Selon le rapport, entre le 11 mars 2022 et le 28 janvier de l'année en cours, 364 lois ont été publiées, dont 125 promues par l'Exécutif, soit 34,3%.
À partir de ce portefeuille, ils ont précisé que ce n'est que l'année dernière qu'il a été possible de créer le ministère de la Sécurité publique, que la nouvelle loi antiterroriste a été approuvée et qu'une réforme a été menée qui améliore la pension universelle garantie (PGU).
Cependant, les parlementaires de l'opposition ont critiqué l'impact réel de certaines des réglementations adoptées et ont rappelé que l'Exécutif n'a pas réussi à réaliser des projets emblématiques comme celui qui met fin au Crédit avec Garantie de l'État (CAE), les Règles pour le Recours à la Force (RUF), la Réforme Fiscale et le Projet de Crèche Universelle.

Le premier à entrer en scène a été le député républicain Luis Sánchez, qui a assuré que « le plus grand échec du gouvernement est simplement l'opinion que la grande majorité des Chiliens se sont formée à propos de leur administration : ils n'ont pas généré l'harmonie et ont été laissés pour compte dans leurs prétentions idéologiques (…) Plus que de nombreuses lois, le Chili a besoin de bonnes lois ».
Son homologue du Renouveau national, Frank Sauerbaum, partageait le même avis, affirmant que le gouvernement « entrera dans l'histoire pour avoir adopté les idées des autres et pour ne rien retirer de ses drapeaux de lutte. Les grandes réformes comme la réforme fiscale ont échoué et ont fait perdre du temps au Congrès, et finalement tout ce réveil et cet agenda identitaire ont fini par être l'objet de ridicule de la part d'un Chili qui a su se réveiller à temps ».
Moins exhaustif a été le président du Sénat, Manuel José Ossandón (RN), qui a rappelé qu'« il y a des questions comme celle du RUF, très idéologique, sur lesquelles il a été très difficile de parvenir à un accord, mais je crois que des progrès ont été réalisés en matière de sécurité et que la loi sur le renseignement a été considérablement améliorée ».
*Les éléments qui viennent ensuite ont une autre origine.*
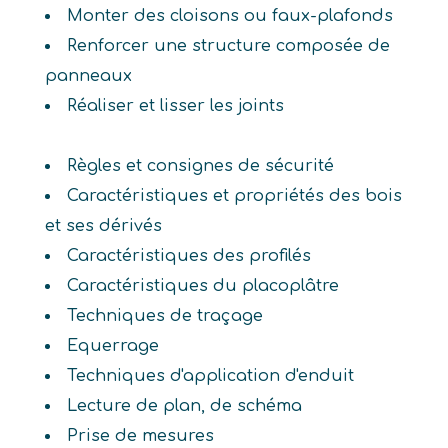
Monter des cloisons ou faux-plafonds
Renforcer une structure composée de
panneaux
Réaliser et lisser les joints
Règles et consignes de sécurité
Caractéristiques et propriétés des bois
et ses dérivés
Caractéristiques des profilés
Caractéristiques du placoplâtre
Techniques de traçage
Equerrage
Techniques d'application d'enduit
Lecture de plan, de schéma
Prise de mesures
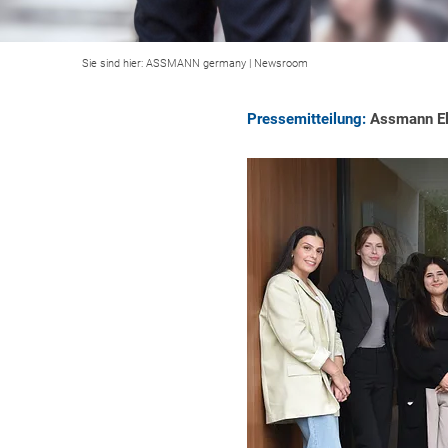
Sie sind hier:
ASSMANN germany
|
Newsroom
Pressemitteilung:
Assmann Ele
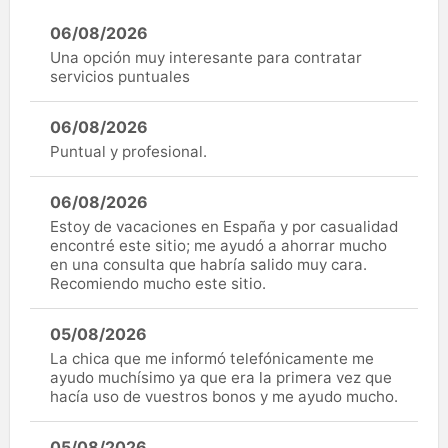
06/08/2026
Una opción muy interesante para contratar
servicios puntuales
06/08/2026
Puntual y profesional.
06/08/2026
Estoy de vacaciones en España y por casualidad
encontré este sitio; me ayudó a ahorrar mucho
en una consulta que habría salido muy cara.
Recomiendo mucho este sitio.
05/08/2026
La chica que me informó telefónicamente me
ayudo muchísimo ya que era la primera vez que
hacía uso de vuestros bonos y me ayudo mucho.
05/08/2026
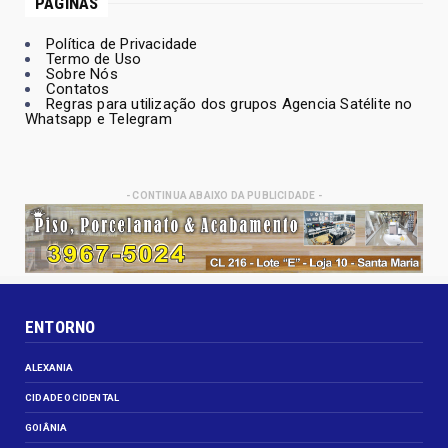
PÁGINAS
Política de Privacidade
Termo de Uso
Sobre Nós
Contatos
Regras para utilização dos grupos Agencia Satélite no
Whatsapp e Telegram
- CONTINUA ABAIXO DA PUBLICIDADE -
ENTORNO
ALEXANIA
CIDADE OCIDENTAL
GOIÂNIA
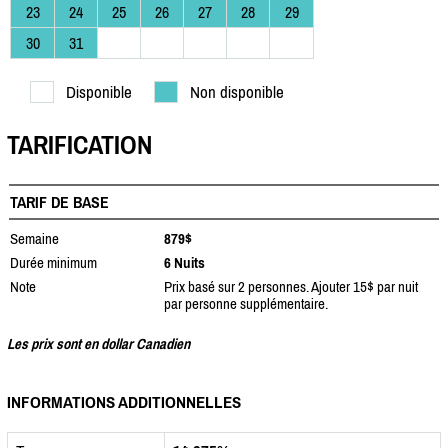
23
24
25
26
27
28
29
30
31
Disponible
Non disponible
TARIFICATION
TARIF DE BASE
Semaine
879$
Durée minimum
6 Nuits
Note
Prix basé sur 2 personnes. Ajouter 15$ par nuit
par personne supplémentaire.
Les prix sont en dollar Canadien
INFORMATIONS ADDITIONNELLES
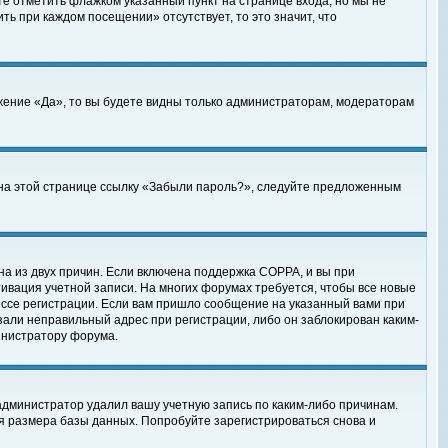
те отметить флажком указанный пункт на странице входа, но мы не
ть при каждом посещении» отсутствует, то это значит, что
жение «Да», то вы будете видны только администраторам, модераторам
е на этой странице ссылку «Забыли пароль?», следуйте предложенным
на из двух причин. Если включена поддержка COPPA, и вы при
ктивация учетной записи. На многих форумах требуется, чтобы все новые
ессе регистрации. Если вам пришло сообщение на указанный вами при
зали неправильный адрес при регистрации, либо он заблокирован каким-
инистратору форума.
администратор удалил вашу учетную запись по каким-либо причинам.
я размера базы данных. Попробуйте зарегистрироваться снова и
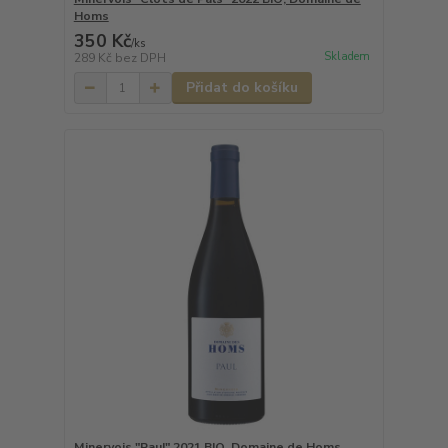
Homs
350 Kč
/
ks
Skladem
289 Kč
bez DPH
Přidat do košíku
Minervois "Paul" 2021 BIO, Domaine de Homs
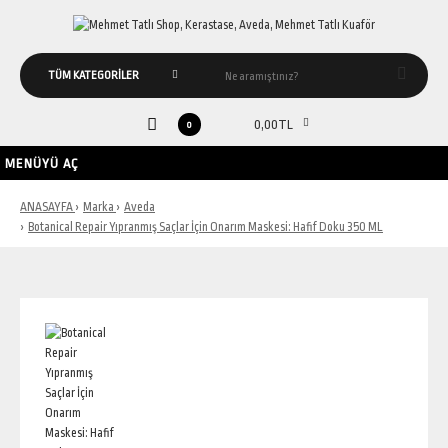
0,00TL
0
MENÜYÜ AÇ
ANASAYFA
Marka
Aveda
Botanical Repair Yıpranmış Saçlar İçin Onarım Maskesi: Hafif Doku 350 ML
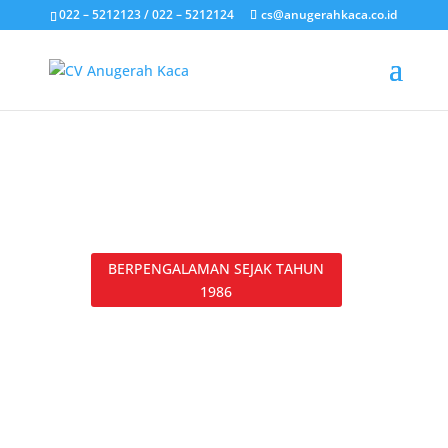
022 – 5212123 / 022 – 5212124
cs@anugerahkaca.co.id
BERPENGALAMAN SEJAK TAHUN
1986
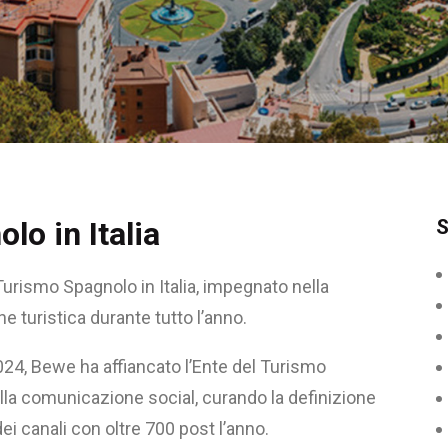
lo in Italia
S
l Turismo Spagnolo in Italia, impegnato nella
turistica durante tutto l’anno.
2024, Bewe ha affiancato l’Ente del Turismo
lla comunicazione social, curando la definizione
dei canali con oltre 700 post l’anno.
De son côté, le député Luis Cuello (PC) a valorisé l'adoption d'initiatives telles que la loi des 40 heures et l'augmentation du revenu minimum. « Le gouvernement a pu réaliser une bonne partie de son agenda, certaines choses sont restées en suspens, nous avons subi un revers en matière fiscale, mais c'est à cause de la droite », a-t-il indiqué.
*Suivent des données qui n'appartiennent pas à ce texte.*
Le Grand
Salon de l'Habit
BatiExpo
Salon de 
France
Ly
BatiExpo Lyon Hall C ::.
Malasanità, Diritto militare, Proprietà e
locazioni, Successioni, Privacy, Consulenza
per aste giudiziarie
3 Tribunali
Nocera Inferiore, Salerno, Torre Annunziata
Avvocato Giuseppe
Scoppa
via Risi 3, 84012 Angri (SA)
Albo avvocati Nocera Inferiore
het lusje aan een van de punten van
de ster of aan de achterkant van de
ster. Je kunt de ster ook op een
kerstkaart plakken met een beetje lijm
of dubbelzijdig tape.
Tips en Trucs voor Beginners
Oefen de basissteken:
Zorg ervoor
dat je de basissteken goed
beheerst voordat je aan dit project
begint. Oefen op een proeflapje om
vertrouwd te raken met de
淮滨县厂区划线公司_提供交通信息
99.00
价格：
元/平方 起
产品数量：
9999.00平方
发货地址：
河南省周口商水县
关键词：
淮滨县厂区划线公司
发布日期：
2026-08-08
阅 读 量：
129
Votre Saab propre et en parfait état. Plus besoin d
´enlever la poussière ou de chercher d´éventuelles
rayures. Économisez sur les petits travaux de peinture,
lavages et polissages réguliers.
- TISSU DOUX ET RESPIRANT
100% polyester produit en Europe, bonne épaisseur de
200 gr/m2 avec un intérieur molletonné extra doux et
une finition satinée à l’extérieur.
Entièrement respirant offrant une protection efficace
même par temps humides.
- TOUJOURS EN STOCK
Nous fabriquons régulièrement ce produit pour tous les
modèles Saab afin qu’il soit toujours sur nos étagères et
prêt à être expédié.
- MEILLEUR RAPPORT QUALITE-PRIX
Enfin, le député Marcos Ilabaca (PS) a déclaré que « le Gouvernement a attendu deux ans pour pouvoir procéder aux grands changements et je crois que même si nous avons une bonne production législative, de nombreuses lois ont été adoptées, la vérité est qu'en ce qui concerne les projets les plus emblématiques proposés par le Gouvernement, il y a encore une dette pour les Chiliens », a-t-il indiqué.
Cependant, « je crois qu'en fin de compte le bilan doit être positif. Récemment, nous avons réussi à adopter des lois qui étaient absolument en sommeil dans ce Congrès national et qui sont emblématiques pour résoudre des problèmes d'une immense gravité pour la population de notre pays », a conclu le parlementaire.
Il convient de noter qu'en mars, il n'y aura que trois jours ouvrables pour le travail législatif, au cours duquel le gouvernement tentera de débloquer la réforme du système politique et la loi universelle sur les crèches.